“The interesting thing about it is that there is no formal cinematography department,” filmmaker Ava DuVernay says. “It’s jaw-dropping that you’ve had so many come out [of Howard] with such distinct styles.”
The floating-camera dolly shot and super-saturated color palette that are trademarks of Spike Lee’s work are the best known among several innovations that Howard-trained cinematographers have contributed to the films they’ve worked on. Early in his career, Lee developed these techniques in close collaboration with a Howard graduate, Ernest Dickerson.
Just as revered among aficionados are Arthur Jafa’s lyrical work on the 1991 period drama “Daughters of the Dust,” the vibrant, edgy visuals Malik Sayeed helped create for the gangster movie “Belly” — and now, the new sense of subtlety and layered surfaces that Young, 35, has introduced to the African American film vernacular.
DuVernay, who enlisted Young to shoot her features “I Will Follow” and “Middle of Nowhere,” notes that Howard-trained cinematographers emerge not just with practical knowledge of photochemistry and camera mechanics but an understanding that African American culture “is political, and what we do is important and the way that we see ourselves and the way we’re seen start with the person behind the camera.”
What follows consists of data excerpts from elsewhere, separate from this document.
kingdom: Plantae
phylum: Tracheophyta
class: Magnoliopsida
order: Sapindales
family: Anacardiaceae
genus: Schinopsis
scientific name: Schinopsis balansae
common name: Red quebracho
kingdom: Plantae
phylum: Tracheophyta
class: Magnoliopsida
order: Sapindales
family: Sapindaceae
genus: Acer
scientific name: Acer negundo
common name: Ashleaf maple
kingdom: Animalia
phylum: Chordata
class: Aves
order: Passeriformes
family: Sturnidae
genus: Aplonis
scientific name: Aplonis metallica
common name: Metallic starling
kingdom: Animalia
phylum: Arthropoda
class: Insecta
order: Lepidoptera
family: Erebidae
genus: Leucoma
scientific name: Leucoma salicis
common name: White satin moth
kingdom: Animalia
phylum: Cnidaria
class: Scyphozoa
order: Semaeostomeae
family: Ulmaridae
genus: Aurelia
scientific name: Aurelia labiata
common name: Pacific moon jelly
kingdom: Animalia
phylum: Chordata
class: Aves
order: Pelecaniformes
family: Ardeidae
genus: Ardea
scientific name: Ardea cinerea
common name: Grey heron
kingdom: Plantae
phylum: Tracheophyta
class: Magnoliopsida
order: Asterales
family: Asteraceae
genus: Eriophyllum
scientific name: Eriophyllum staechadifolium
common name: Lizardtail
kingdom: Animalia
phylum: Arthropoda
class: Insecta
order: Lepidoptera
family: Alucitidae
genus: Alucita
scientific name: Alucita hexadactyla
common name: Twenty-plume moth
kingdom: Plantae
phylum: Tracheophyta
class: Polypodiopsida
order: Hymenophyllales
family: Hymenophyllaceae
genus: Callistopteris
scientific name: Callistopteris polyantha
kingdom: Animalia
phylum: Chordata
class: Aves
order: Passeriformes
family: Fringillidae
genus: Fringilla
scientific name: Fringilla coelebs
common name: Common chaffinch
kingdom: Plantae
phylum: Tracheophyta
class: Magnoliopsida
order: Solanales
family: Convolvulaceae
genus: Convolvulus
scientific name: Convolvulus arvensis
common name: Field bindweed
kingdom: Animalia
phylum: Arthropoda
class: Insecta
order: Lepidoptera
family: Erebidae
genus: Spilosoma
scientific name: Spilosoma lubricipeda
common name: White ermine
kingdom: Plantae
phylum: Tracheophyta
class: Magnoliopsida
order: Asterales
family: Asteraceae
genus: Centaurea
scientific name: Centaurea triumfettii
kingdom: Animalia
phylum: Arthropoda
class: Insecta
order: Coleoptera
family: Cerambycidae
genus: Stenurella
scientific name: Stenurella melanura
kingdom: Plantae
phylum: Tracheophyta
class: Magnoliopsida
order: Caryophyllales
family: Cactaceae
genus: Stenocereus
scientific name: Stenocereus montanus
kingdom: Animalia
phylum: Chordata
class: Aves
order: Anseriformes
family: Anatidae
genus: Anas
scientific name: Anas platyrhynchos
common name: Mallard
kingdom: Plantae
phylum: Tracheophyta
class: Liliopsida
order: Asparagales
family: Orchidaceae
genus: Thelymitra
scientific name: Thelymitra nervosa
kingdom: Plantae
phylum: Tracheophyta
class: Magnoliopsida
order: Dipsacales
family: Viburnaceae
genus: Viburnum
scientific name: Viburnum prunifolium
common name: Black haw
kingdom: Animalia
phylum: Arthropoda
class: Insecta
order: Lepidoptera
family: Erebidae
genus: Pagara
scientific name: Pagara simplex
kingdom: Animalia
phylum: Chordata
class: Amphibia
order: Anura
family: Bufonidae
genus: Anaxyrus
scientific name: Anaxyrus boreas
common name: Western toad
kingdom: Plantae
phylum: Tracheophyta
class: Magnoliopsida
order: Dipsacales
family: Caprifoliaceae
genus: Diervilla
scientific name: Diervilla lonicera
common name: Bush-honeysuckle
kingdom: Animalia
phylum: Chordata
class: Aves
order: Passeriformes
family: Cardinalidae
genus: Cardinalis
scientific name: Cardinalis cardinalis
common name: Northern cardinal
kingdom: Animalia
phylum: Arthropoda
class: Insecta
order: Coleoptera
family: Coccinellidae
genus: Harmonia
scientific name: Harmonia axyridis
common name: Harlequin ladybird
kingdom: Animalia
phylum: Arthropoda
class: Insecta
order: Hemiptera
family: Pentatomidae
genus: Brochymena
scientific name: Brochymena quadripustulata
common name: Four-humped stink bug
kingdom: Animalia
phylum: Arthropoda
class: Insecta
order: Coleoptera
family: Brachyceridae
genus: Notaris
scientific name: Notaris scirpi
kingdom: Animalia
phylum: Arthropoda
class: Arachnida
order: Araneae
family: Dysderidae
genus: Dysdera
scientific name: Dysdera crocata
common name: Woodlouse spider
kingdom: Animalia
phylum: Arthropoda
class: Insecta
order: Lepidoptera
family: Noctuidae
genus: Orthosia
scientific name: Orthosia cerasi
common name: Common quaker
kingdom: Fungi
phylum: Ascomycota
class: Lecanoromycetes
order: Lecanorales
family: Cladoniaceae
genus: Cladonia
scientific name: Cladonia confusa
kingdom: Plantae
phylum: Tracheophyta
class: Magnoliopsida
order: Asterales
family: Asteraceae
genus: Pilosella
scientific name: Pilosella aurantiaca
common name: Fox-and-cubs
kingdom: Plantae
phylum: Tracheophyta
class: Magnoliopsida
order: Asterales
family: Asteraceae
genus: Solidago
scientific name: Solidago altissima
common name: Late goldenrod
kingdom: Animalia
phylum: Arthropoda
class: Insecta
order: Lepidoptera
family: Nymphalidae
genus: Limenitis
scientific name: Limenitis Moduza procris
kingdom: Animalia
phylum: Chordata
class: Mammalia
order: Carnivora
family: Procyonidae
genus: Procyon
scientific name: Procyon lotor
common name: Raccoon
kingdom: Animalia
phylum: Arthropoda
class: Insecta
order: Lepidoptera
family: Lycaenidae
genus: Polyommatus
The fact that cinematographers are image-makers both in the cinematic and sociological sense has never been lost on the teachers or students at Howard, which formed its radio, television and film department in the early 1970s and began offering an MFA in film in 1983. Howard is the only historically black college with a graduate film program; the country’s best-known film departments are at New York University, the University of Southern California, the American Film Institute and UCLA, where in the 1970s and 1980s a group of African American filmmakers formed the “L.A. Rebellion.”
It was out of that revolutionary cadre in 1975 that filmmaker Haile Gerima arrived at Howard, where he has since taught writing and directing, and guided film to becoming a force of substance and bold expression.
“The whole philosophical idea of the program is leaving their destiny to them,” Gerima says. “We try to prepare them and keep talking about the disconnects, especially in motion pictures and on top of that being African Americans, so that when they go out into the world, at least they won’t shortchange themselves in the way they should perform the tasks they happen to be in.”